**Supplied entries**:
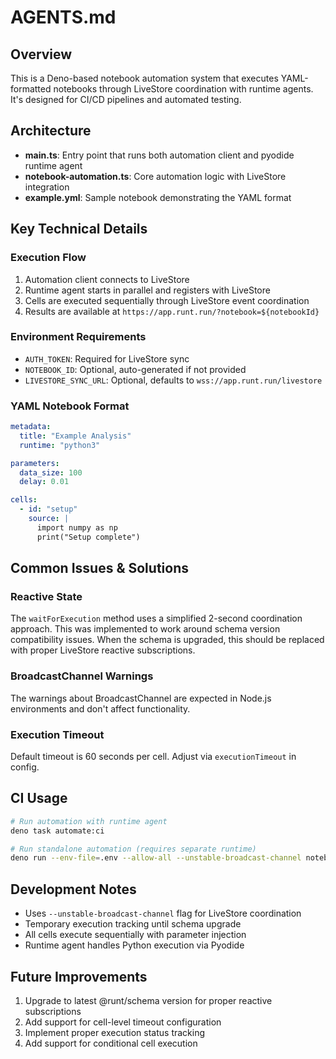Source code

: # AGENTS.md

## Overview

This is a Deno-based notebook automation system that executes YAML-formatted
notebooks through LiveStore coordination with runtime agents. It's designed for
CI/CD pipelines and automated testing.

## Architecture

- **main.ts**: Entry point that runs both automation client and pyodide runtime
  agent
- **notebook-automation.ts**: Core automation logic with LiveStore integration
- **example.yml**: Sample notebook demonstrating the YAML format

## Key Technical Details

### Execution Flow

1. Automation client connects to LiveStore
2. Runtime agent starts in parallel and registers with LiveStore
3. Cells are executed sequentially through LiveStore event coordination
4. Results are available at `https://app.runt.run/?notebook=${notebookId}`

### Environment Requirements

- `AUTH_TOKEN`: Required for LiveStore sync
- `NOTEBOOK_ID`: Optional, auto-generated if not provided
- `LIVESTORE_SYNC_URL`: Optional, defaults to `wss://app.runt.run/livestore`

### YAML Notebook Format

```yaml
metadata:
  title: "Example Analysis"
  runtime: "python3"

parameters:
  data_size: 100
  delay: 0.01

cells:
  - id: "setup"
    source: |
      import numpy as np
      print("Setup complete")
```

## Common Issues & Solutions

### Reactive State

The `waitForExecution` method uses a simplified 2-second coordination approach.
This was implemented to work around schema version compatibility issues. When
the schema is upgraded, this should be replaced with proper LiveStore reactive
subscriptions.

### BroadcastChannel Warnings

The warnings about BroadcastChannel are expected in Node.js environments and
don't affect functionality.

### Execution Timeout

Default timeout is 60 seconds per cell. Adjust via `executionTimeout` in config.

## CI Usage

```bash
# Run automation with runtime agent
deno task automate:ci

# Run standalone automation (requires separate runtime)
deno run --env-file=.env --allow-all --unstable-broadcast-channel notebook-automation.ts example.yml
```

## Development Notes

- Uses `--unstable-broadcast-channel` flag for LiveStore coordination
- Temporary execution tracking until schema upgrade
- All cells execute sequentially with parameter injection
- Runtime agent handles Python execution via Pyodide

## Future Improvements

1. Upgrade to latest @runt/schema version for proper reactive subscriptions
2. Add support for cell-level timeout configuration
3. Implement proper execution status tracking
4. Add support for conditional cell execution
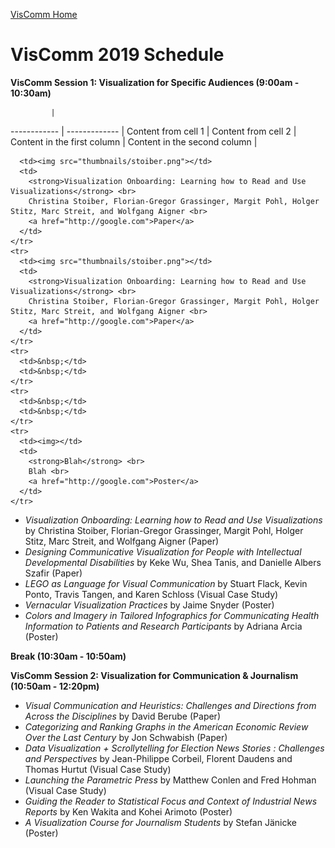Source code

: [VisComm Home](/)

# VisComm 2019 Schedule

**VisComm Session 1: Visualization for Specific Audiences (9:00am - 10:30am)**

             |  
------------ | ------------- |
Content from cell 1 | Content from cell 2 |
Content in the first column | Content in the second column |

      <td><img src="thumbnails/stoiber.png"></td>
      <td>
        <strong>Visualization Onboarding: Learning how to Read and Use Visualizations</strong> <br> 
        Christina Stoiber, Florian-Gregor Grassinger, Margit Pohl, Holger Stitz, Marc Streit, and Wolfgang Aigner <br> 
        <a href="http://google.com">Paper</a>
      </td>
    </tr>
    <tr>
      <td><img src="thumbnails/stoiber.png"></td>
      <td>
        <strong>Visualization Onboarding: Learning how to Read and Use Visualizations</strong> <br> 
        Christina Stoiber, Florian-Gregor Grassinger, Margit Pohl, Holger Stitz, Marc Streit, and Wolfgang Aigner <br> 
        <a href="http://google.com">Paper</a>
      </td>
    </tr>
    <tr>
      <td>&nbsp;</td>
      <td>&nbsp;</td>
    </tr>
    <tr>
      <td>&nbsp;</td>
      <td>&nbsp;</td>
    </tr>
    <tr>
      <td><img></td>
      <td>
        <strong>Blah</strong> <br> 
        Blah <br> 
        <a href="http://google.com">Poster</a>
      </td>
    </tr>
  </tbody>
</table>

- *Visualization Onboarding: Learning how to Read and Use Visualizations* by Christina Stoiber, Florian-Gregor Grassinger, Margit Pohl, Holger Stitz, Marc Streit, and Wolfgang Aigner (Paper)
- *Designing Communicative Visualization for People with Intellectual Developmental Disabilities* by Keke Wu, Shea Tanis, and Danielle Albers Szafir (Paper)
- *LEGO as Language for Visual Communication* by Stuart Flack, Kevin Ponto, Travis Tangen, and Karen Schloss (Visual Case Study)
- *Vernacular Visualization Practices* by Jaime Snyder (Poster)
- *Colors and Imagery in Tailored Infographics for Communicating Health Information to Patients and Research Participants* by Adriana Arcia (Poster)

**Break (10:30am - 10:50am)**

**VisComm Session 2: Visualization for Communication & Journalism  (10:50am - 12:20pm)**

- *Visual Communication and Heuristics: Challenges and Directions from Across the Disciplines* by David Berube (Paper)
- *Categorizing and Ranking Graphs in the American Economic Review Over the Last Century* by Jon Schwabish (Paper)
- *Data Visualization + Scrollytelling for Election News Stories : Challenges and Perspectives* by Jean-Philippe Corbeil, Florent Daudens and Thomas Hurtut (Visual Case Study)
- *Launching the Parametric Press* by Matthew Conlen and Fred Hohman (Visual Case Study)
- *Guiding the Reader to Statistical Focus and Context of Industrial News Reports* by Ken Wakita and Kohei Arimoto (Poster)
- *A Visualization Course for Journalism Students* by Stefan Jänicke (Poster)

**Aim of the exercise**: Without including any picture, retype the entries exactly.

**Solution**:
Source code

: # AGENTS.md

## Overview

This is a Deno-based notebook automation system that executes YAML-formatted
notebooks through LiveStore coordination with runtime agents. It's designed for
CI/CD pipelines and automated testing.

## Architecture

- **main.ts**: Entry point that runs both automation client and pyodide runtime
  agent
- **notebook-automation.ts**: Core automation logic with LiveStore integration
- **example.yml**: Sample notebook demonstrating the YAML format

## Key Technical Details

### Execution Flow

1. Automation client connects to LiveStore
2. Runtime agent starts in parallel and registers with LiveStore
3. Cells are executed sequentially through LiveStore event coordination
4. Results are available at `https://app.runt.run/?notebook=${notebookId}`

### Environment Requirements

- `AUTH_TOKEN`: Required for LiveStore sync
- `NOTEBOOK_ID`: Optional, auto-generated if not provided
- `LIVESTORE_SYNC_URL`: Optional, defaults to `wss://app.runt.run/livestore`

### YAML Notebook Format

```yaml
metadata:
  title: "Example Analysis"
  runtime: "python3"

parameters:
  data_size: 100
  delay: 0.01

cells:
  - id: "setup"
    source: |
      import numpy as np
      print("Setup complete")
```

## Common Issues & Solutions

### Reactive State

The `waitForExecution` method uses a simplified 2-second coordination approach.
This was implemented to work around schema version compatibility issues. When
the schema is upgraded, this should be replaced with proper LiveStore reactive
subscriptions.

### BroadcastChannel Warnings

The warnings about BroadcastChannel are expected in Node.js environments and
don't affect functionality.

### Execution Timeout

Default timeout is 60 seconds per cell. Adjust via `executionTimeout` in config.

## CI Usage

```bash
# Run automation with runtime agent
deno task automate:ci

# Run standalone automation (requires separate runtime)
deno run --env-file=.env --allow-all --unstable-broadcast-channel notebook-automation.ts example.yml
```

## Development Notes

- Uses `--unstable-broadcast-channel` flag for LiveStore coordination
- Temporary execution tracking until schema upgrade
- All cells execute sequentially with parameter injection
- Runtime agent handles Python execution via Pyodide

## Future Improvements

1. Upgrade to latest @runt/schema version for proper reactive subscriptions
2. Add support for cell-level timeout configuration
3. Implement proper execution status tracking
4. Add support for conditional cell execution
Source code

: [VisComm Home](/)

# VisComm 2019 Schedule

**VisComm Session 1: Visualization for Specific Audiences (9:00am - 10:30am)**

             |  
------------ | ------------- |
Content from cell 1 | Content from cell 2 |
Content in the first column | Content in the second column |

      <td><img src="thumbnails/stoiber.png"></td>
      <td>
        <strong>Visualization Onboarding: Learning how to Read and Use Visualizations</strong> <br> 
        Christina Stoiber, Florian-Gregor Grassinger, Margit Pohl, Holger Stitz, Marc Streit, and Wolfgang Aigner <br> 
        <a href="http://google.com">Paper</a>
      </td>
    </tr>
    <tr>
      <td><img src="thumbnails/stoiber.png"></td>
      <td>
        <strong>Visualization Onboarding: Learning how to Read and Use Visualizations</strong> <br> 
        Christina Stoiber, Florian-Gregor Grassinger, Margit Pohl, Holger Stitz, Marc Streit, and Wolfgang Aigner <br> 
        <a href="http://google.com">Paper</a>
      </td>
    </tr>
    <tr>
      <td>&nbsp;</td>
      <td>&nbsp;</td>
    </tr>
    <tr>
      <td>&nbsp;</td>
      <td>&nbsp;</td>
    </tr>
    <tr>
      <td><img></td>
      <td>
        <strong>Blah</strong> <br> 
        Blah <br> 
        <a href="http://google.com">Poster</a>
      </td>
    </tr>
  </tbody>
</table>

- *Visualization Onboarding: Learning how to Read and Use Visualizations* by Christina Stoiber, Florian-Gregor Grassinger, Margit Pohl, Holger Stitz, Marc Streit, and Wolfgang Aigner (Paper)
- *Designing Communicative Visualization for People with Intellectual Developmental Disabilities* by Keke Wu, Shea Tanis, and Danielle Albers Szafir (Paper)
- *LEGO as Language for Visual Communication* by Stuart Flack, Kevin Ponto, Travis Tangen, and Karen Schloss (Visual Case Study)
- *Vernacular Visualization Practices* by Jaime Snyder (Poster)
- *Colors and Imagery in Tailored Infographics for Communicating Health Information to Patients and Research Participants* by Adriana Arcia (Poster)

**Break (10:30am - 10:50am)**

**VisComm Session 2: Visualization for Communication & Journalism  (10:50am - 12:20pm)**

- *Visual Communication and Heuristics: Challenges and Directions from Across the Disciplines* by David Berube (Paper)
- *Categorizing and Ranking Graphs in the American Economic Review Over the Last Century* by Jon Schwabish (Paper)
- *Data Visualization + Scrollytelling for Election News Stories : Challenges and Perspectives* by Jean-Philippe Corbeil, Florent Daudens and Thomas Hurtut (Visual Case Study)
- *Launching the Parametric Press* by Matthew Conlen and Fred Hohman (Visual Case Study)
- *Guiding the Reader to Statistical Focus and Context of Industrial News Reports* by Ken Wakita and Kohei Arimoto (Poster)
- *A Visualization Course for Journalism Students* by Stefan Jänicke (Poster)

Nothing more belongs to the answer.